Concrete Captions: Texting Rights
Kirsty Collins
30 January - 22 February 2026, Platform
Exhibition opening: 6pm Thursday 29 January 2026
Concrete Captions: Texting Rights shows how texting and social media empower Deaf and disability culture, shift attitudes about burdens, and challenge outdated views. During the pandemic, a renaissance of collective action, mutual aid, and new ways of thinking emerged. Inspired by my experiences with netspeak, my artwork celebrates the strength and beauty of Deaf and disability cultures.
In the Craptioning Experience, a live captioning interactive experience, humour and creativity are used to test lip-reading skills and connect audiences with the lived experience of the Deaf and hard-of-hearing.
The texts in this ceramics and technology exhibition question propaganda that frames disabled people as burdens, overlooking destruction wrought by billionaires and politicians. While media reports blame us for wasting public funds, and accommodations are withheld, disability victim-blaming and ableism are society’s fear and shame. We are made to carry the burden.
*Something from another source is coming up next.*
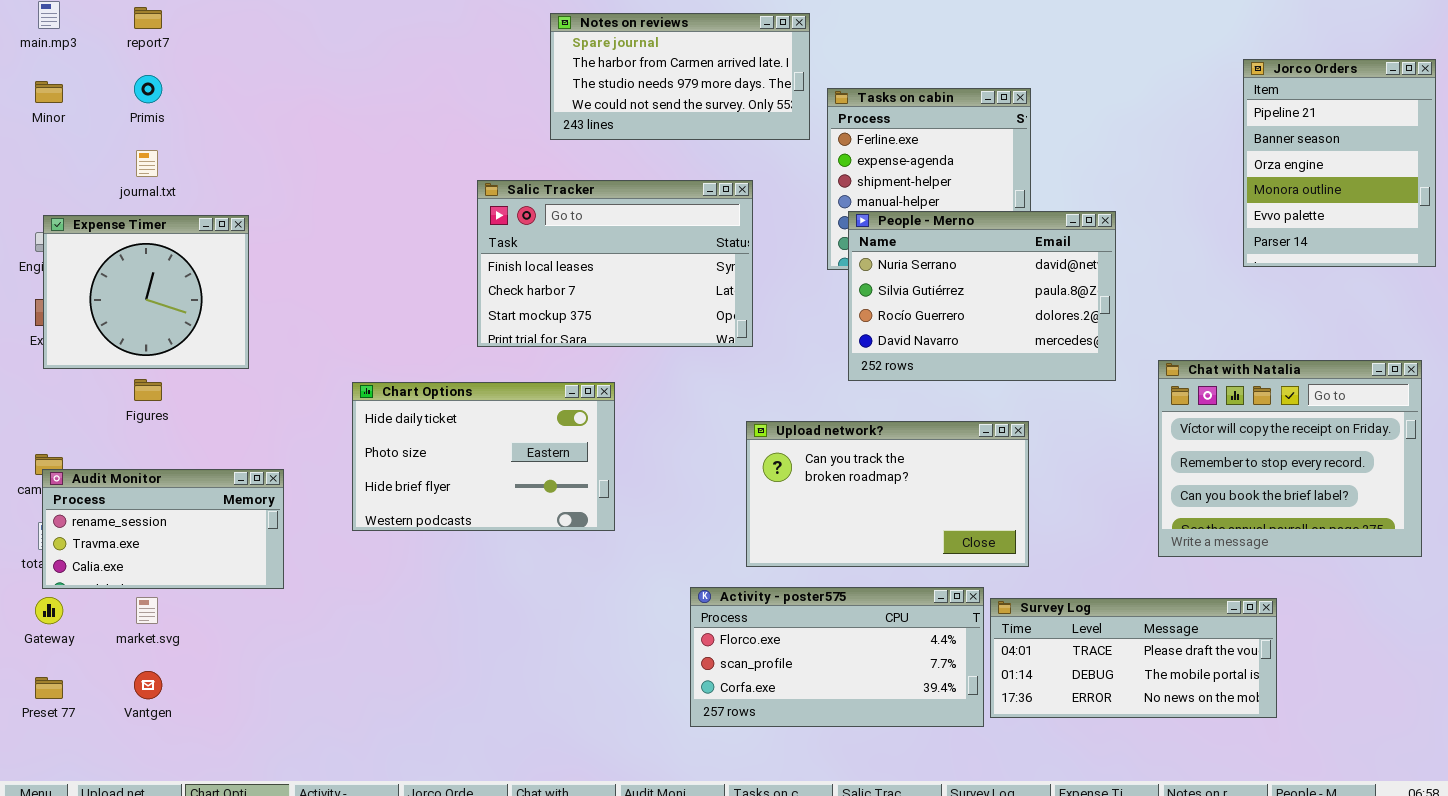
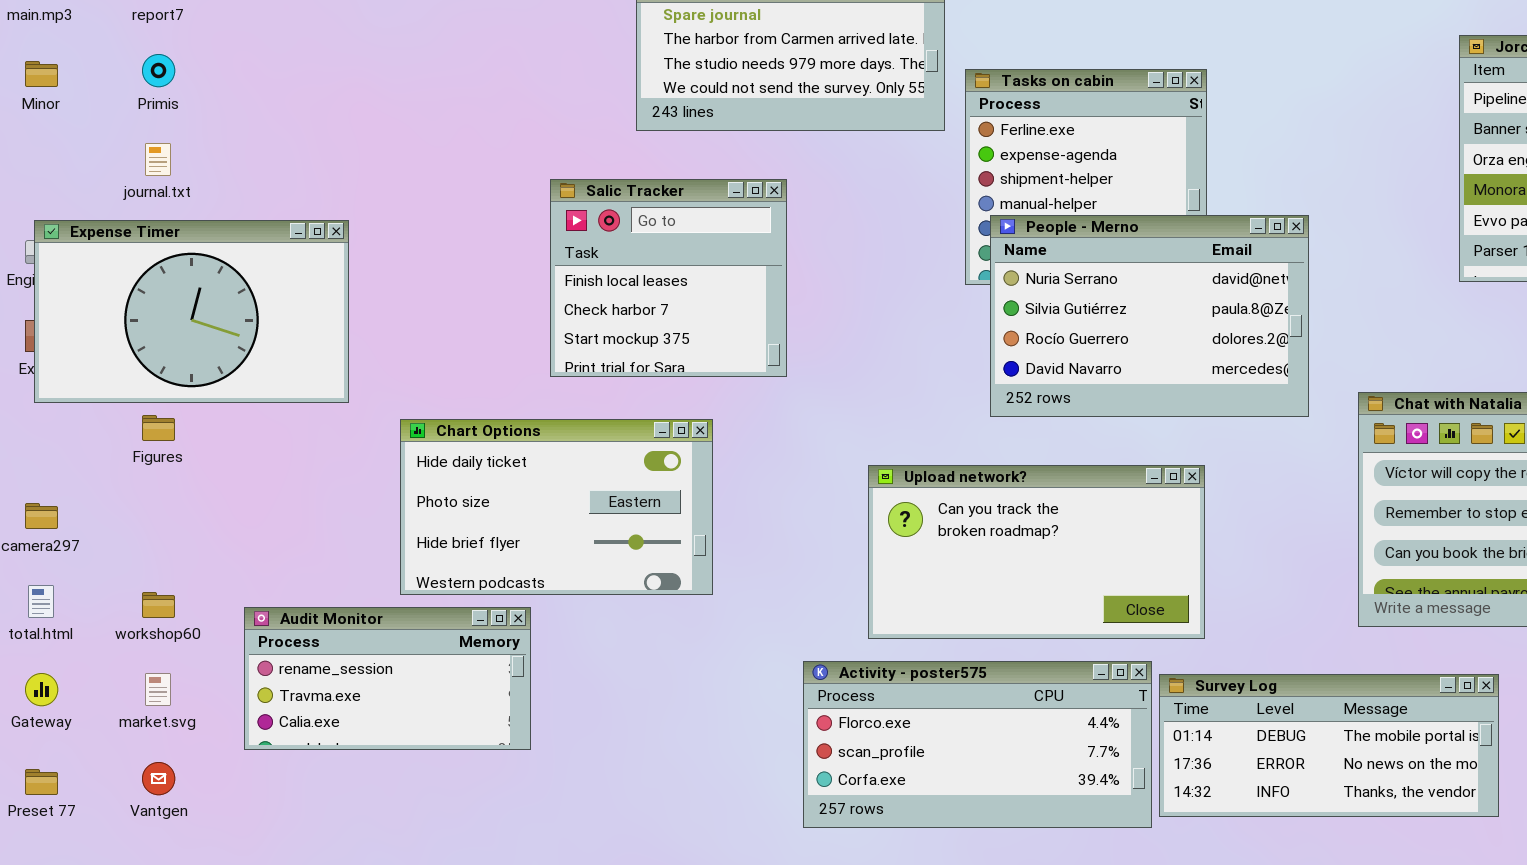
Salic Tracker: [477,180,753,347] -> [550,179,787,377], resized
Expense Timer: [43,215,249,369] -> [34,220,349,403], resized
Audit Monitor: [42,469,284,589] -> [244,607,531,750], moved
Survey Log: [990,598,1277,718] -> [1159,674,1499,817], scrolled down 1 row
If we continue to see disability in isolation rather than as an intersectional and connecting part of everyone and everything in life and art, we overlook its creative, revolutionary power. Essentially, Deaf gain and disability intersectional insight equips us with transformative, creative power to reimagine bodies and values through art.
Image: Kirsty Collins, #DeafAF. Photograph by Simon Hewson.